Trafic officiel d'êtres humains
« Un nouveau système de recrutement de travailleurs étrangers présente le danger de propagation de l'esclavagisme en Israël »
Par: Ela Kern Source: www.haaretz.co.il
26/1/2005
En août 2004, une commission ministérielle, composée des ministères du commerce et de l'industrie, du travail, de la justice et des finances, a préparé un rapport suggérant des modifications dans le système d'embauche de travailleurs étrangers en Israël. Les recommandations de la commission ont été acceptées et seront mises en application prochainement. Le rapport a relevé certaines carences dans le système actuel, notamment les contraintes imposées aux travailleurs et l'application déficiente de la loi aux employeurs. Ce système a encouragé ces derniers à agir contrairement à la loi, a créé une main-d'oeuvre faible et bon marché qui a écarté les Israéliens du marché du travail et a provoqué une détérioration des conditions de travail des travailleurs à bas salaires. La commission a tenté de mettre au point un nouveau système visant à rendre plus coûteux l'emploi de travailleurs étrangers et à leur garantir des conditions de travail convenables. Les objectifs de ce système sont louables. Mais au lieu de résoudre le problème à la racine, en accordant aux travailleurs un permis de travail pour un emploi particulier et pour une période déterminée et en appliquant fermement les lois du travail aux employeurs, il a été décidé de suivre un système qui ne diffère du système précédent que de point de vue de la forme. Il accentue encore plus les problèmes qu'il était censé régler.
Voici les principales règles du nouveau système proposé : L'Etat poursuivra sa politique consistant à déterminer le nombre de travailleurs à accepter. Il délivrera des permis permettant à chaque Union des sociétés de main-d'oeuvre de recruter entre 500 et 2000 travailleurs. En contrepartie, l'Etat percevra, tous les ans, de ces Unions quelque 26 000 shekels pour chaque travailleur. Cette somme représente la différence entre le coût d'emploi d'un travailleur israélien et celui d'un travailleur étranger.

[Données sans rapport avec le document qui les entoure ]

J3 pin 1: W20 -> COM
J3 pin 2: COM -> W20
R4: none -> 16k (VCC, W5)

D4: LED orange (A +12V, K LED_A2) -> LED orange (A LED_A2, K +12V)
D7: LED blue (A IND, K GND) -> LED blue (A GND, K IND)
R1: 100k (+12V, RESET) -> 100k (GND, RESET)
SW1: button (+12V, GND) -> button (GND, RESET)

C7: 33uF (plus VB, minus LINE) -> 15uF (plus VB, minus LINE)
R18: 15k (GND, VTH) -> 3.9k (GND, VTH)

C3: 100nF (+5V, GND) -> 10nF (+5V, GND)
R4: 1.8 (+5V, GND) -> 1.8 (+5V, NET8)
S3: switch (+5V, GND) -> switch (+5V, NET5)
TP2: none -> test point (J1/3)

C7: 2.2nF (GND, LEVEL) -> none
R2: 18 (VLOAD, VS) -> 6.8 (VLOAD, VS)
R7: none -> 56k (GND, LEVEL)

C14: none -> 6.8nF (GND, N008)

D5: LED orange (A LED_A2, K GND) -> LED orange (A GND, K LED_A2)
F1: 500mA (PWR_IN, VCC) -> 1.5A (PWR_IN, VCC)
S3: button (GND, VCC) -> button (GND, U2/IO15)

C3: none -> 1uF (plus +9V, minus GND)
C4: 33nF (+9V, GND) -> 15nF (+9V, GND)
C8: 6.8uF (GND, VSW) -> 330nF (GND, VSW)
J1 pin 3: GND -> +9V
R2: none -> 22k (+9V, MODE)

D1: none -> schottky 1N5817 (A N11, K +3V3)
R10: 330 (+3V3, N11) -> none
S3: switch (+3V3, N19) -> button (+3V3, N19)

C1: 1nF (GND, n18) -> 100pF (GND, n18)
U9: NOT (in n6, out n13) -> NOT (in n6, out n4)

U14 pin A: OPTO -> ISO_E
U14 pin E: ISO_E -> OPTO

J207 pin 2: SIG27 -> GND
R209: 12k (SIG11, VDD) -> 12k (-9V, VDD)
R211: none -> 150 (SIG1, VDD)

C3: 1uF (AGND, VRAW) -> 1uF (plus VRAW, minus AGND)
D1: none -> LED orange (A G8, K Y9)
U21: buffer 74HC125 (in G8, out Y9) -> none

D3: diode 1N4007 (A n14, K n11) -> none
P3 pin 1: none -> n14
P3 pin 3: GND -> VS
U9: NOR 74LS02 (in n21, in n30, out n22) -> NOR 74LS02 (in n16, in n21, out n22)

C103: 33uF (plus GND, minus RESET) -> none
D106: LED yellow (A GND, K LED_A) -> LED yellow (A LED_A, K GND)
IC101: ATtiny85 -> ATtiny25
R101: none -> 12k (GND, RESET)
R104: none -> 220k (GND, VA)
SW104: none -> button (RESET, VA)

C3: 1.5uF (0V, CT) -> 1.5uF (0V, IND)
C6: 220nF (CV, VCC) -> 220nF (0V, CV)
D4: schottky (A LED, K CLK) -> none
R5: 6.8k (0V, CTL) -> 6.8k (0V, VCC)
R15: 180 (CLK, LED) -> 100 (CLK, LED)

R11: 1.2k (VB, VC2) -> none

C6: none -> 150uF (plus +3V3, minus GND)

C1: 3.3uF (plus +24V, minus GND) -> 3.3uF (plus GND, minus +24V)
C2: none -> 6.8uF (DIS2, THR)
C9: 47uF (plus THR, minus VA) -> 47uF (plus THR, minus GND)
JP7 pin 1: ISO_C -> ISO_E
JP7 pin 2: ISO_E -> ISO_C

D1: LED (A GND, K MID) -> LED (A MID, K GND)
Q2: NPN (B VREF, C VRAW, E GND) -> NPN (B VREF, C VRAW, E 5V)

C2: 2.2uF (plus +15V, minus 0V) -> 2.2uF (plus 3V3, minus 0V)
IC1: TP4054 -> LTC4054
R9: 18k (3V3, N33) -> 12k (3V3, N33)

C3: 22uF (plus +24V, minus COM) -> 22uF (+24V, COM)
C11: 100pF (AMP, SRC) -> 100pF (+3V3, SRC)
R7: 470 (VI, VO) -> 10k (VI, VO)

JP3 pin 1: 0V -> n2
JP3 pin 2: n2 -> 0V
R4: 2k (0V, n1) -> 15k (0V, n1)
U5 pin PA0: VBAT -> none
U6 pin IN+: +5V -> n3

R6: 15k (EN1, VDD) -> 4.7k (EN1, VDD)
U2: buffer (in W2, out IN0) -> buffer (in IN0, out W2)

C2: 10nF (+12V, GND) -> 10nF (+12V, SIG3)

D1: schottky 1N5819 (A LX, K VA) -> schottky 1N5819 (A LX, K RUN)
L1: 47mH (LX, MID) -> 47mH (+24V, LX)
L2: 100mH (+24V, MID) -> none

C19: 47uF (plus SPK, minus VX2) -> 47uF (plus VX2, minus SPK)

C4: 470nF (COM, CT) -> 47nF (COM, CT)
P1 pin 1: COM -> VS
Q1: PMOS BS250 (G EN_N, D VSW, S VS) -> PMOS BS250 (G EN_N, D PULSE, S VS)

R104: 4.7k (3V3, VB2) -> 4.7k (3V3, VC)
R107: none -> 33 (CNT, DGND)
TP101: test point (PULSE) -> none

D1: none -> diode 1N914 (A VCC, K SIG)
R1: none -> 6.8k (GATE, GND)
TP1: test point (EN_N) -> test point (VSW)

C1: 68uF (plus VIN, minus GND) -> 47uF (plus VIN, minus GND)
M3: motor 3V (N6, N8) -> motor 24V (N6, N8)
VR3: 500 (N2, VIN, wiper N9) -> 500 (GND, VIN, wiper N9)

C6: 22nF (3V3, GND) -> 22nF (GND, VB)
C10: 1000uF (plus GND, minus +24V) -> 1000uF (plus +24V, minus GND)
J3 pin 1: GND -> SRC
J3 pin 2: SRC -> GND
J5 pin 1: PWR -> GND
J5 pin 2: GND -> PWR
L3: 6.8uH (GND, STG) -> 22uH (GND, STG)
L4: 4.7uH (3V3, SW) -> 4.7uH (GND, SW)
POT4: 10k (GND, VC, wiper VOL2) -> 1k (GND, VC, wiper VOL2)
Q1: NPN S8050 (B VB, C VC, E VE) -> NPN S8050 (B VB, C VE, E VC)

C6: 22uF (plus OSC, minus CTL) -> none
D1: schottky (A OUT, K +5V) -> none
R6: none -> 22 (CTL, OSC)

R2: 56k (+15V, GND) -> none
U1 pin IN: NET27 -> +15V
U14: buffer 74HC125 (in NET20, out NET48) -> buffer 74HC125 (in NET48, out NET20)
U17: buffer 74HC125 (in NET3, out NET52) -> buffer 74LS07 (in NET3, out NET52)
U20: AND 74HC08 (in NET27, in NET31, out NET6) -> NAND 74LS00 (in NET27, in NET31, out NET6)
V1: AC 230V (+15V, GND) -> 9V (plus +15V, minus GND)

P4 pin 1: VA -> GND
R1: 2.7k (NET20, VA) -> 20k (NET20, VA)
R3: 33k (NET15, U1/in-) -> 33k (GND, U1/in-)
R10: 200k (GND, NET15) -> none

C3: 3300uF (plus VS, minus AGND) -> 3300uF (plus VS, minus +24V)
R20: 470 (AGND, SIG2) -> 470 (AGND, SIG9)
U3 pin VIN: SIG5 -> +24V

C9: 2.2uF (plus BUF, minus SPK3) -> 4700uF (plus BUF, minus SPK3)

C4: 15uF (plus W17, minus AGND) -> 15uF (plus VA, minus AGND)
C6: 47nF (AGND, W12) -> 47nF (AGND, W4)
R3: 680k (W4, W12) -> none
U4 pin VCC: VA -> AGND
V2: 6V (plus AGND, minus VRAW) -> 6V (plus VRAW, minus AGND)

Les employeurs pourront obtenir leurs besoins en travailleurs étrangers auprès des Unions, qui seront, elles, responsables des droits et salaires des travailleurs. Elles seront aussi responsables des déplacements de travailleurs entre les différentes Unions. Un contrôle gouvernemental sera effectué sur les comptes de ces Unions, et le commissaire des plaintes examinera les revendications des travailleurs.
Il serait difficile d'exposer ici toutes les lacunes du nouveau système. Mais il est à noter qu'au lieu de confier la relation entre les travailleurs et les employeurs à un organisme gouvernemental, elle a été laissée entre les mains des Unions, dont le but est le gain matériel. Ce système traduit le mariage entre le capital et le pouvoir. Et puisque l'Etat et les Unions sont les principaux profiteurs de ce système, leur intérêt serait de maintenir un marché du travail fondé sur l'exploitation des travailleurs étrangers. Et comme l'Etat profite de cette exploitation, il n'aura aucun intérêt à appliquer la loi pour instaurer un marché du travail équitable. Ce système se contente d'un contrôle timide sur les Unions et cherche à cacher ses misères par le rôle imparti au commissaire des plaintes. Le système maintiendra le fossé énorme entre la puissance respective des différentes parties. Le monopole accordé aux Unions permettra une meilleure coordination sur les prix entre les sociétés de main-d'oeuvre et rendra inutile le déplacement des travailleurs entre les Unions. Ce système donne aux Unions le droit de louer les travailleurs étrangers aux employeurs qui en ont besoin, comme s'il s'agissait de machines. Il les dispense de leur verser des salaires lorsqu'ils ne travaillent pas.
Le système actuel nous a appris les conséquences négatives de l'exploitation des étrangers dans le cadre d'une embauche légale : les travailleurs chercheraient de nouveaux emplois illégaux pour améliorer leurs conditions et leurs rémunérations, alors que les employeurs continueraient à préférer les travailleurs étrangers à leurs homologues israéliens. Le plus dangereux est que ce système va répandre l'esclavagisme et le trafic d'êtres humains, avec l'accord officiel de l'Etat d'Israël.